Now, this was not the typical drag magazine I was used to seeing back home ― magazines that featured hemis, gassers, headers, blowers, mag wheels, Garlits, funny cars, “sissy” etc. No, this drag magazine featured guys in gowns, boys in bras, men in minis, fellows in fishnets, males in marabou, etc.
Wow! I had found a magazine just for me!
I looked around me to see if anyone was looking at me looking at the magazine sitting on the rack. The coast was clear, so I reached for the magazine and “travesti” flipped through it quickly to make sure it really was a magazine about trannies and not trannies. Satisfied, I handed it to the newsdealer and paid the exorbitant (for circa 1970) cover price of $3 (that’s almost $20 in 2016 money).

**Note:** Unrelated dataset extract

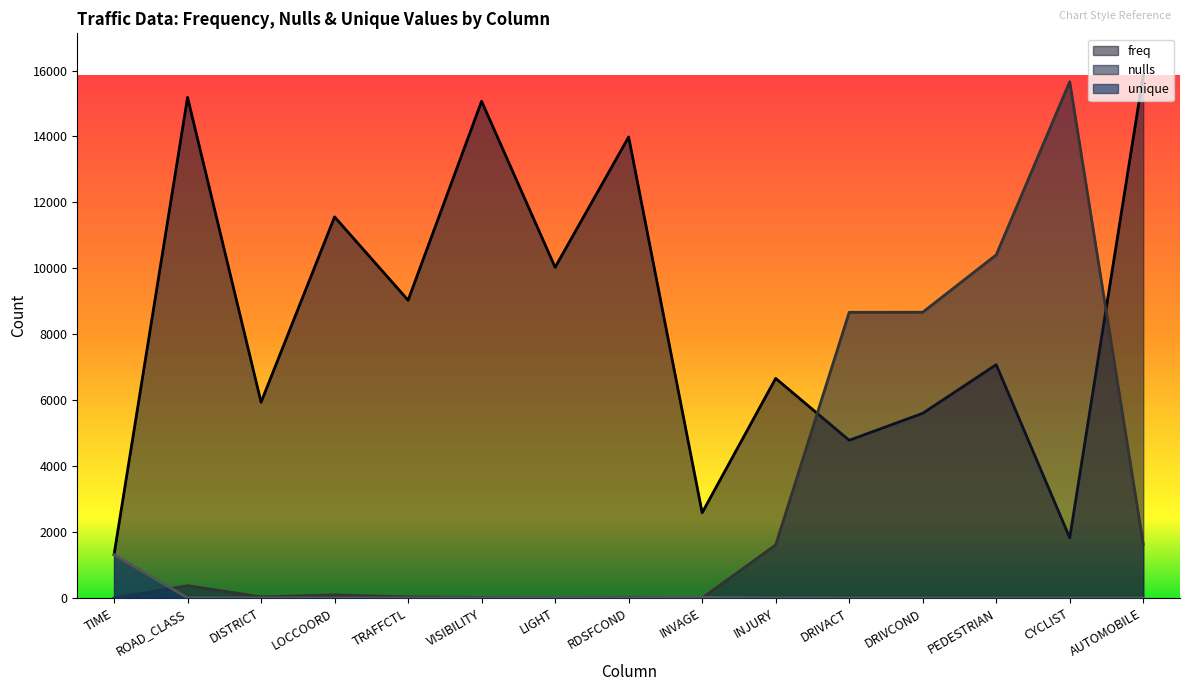

What is the sum of the freq values at INVAGE and CYCLIST?

4414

As the newsdealer put the magazine in a brown paper bag and handed it to me, he gave me a dirty look. No fan of drag was he, but I did not care because I had in my hands something “crossdressing” I hoped would expand my knowledge of the world that I seemed to be part of.
Drag never showed up on the local magazine “crossdresser” racks, so I did not buy the magazine unless I was in NYC and could dp so surreptitiously if I happened to have any company on those trips. As a result, I only acquired two or three issues of the magazine and cherished them until “The Great Purge of 1983,” when they went out to the trash with all my other gurly paraphenalia.
Over the years, I saw clippings from Drag on various Internet places and I even saw complete issues for sale on eBay at exorbitant prices that I was unwilling to pay. But last week, Diana of Little Corner of the Nutmeg State fame e-mailed me with some good news: complete issues of Drag were now available for downloading from Internet Archive.
So I plan to reverse “The Great Purge of 1983” and rebuild my small collection of Drag.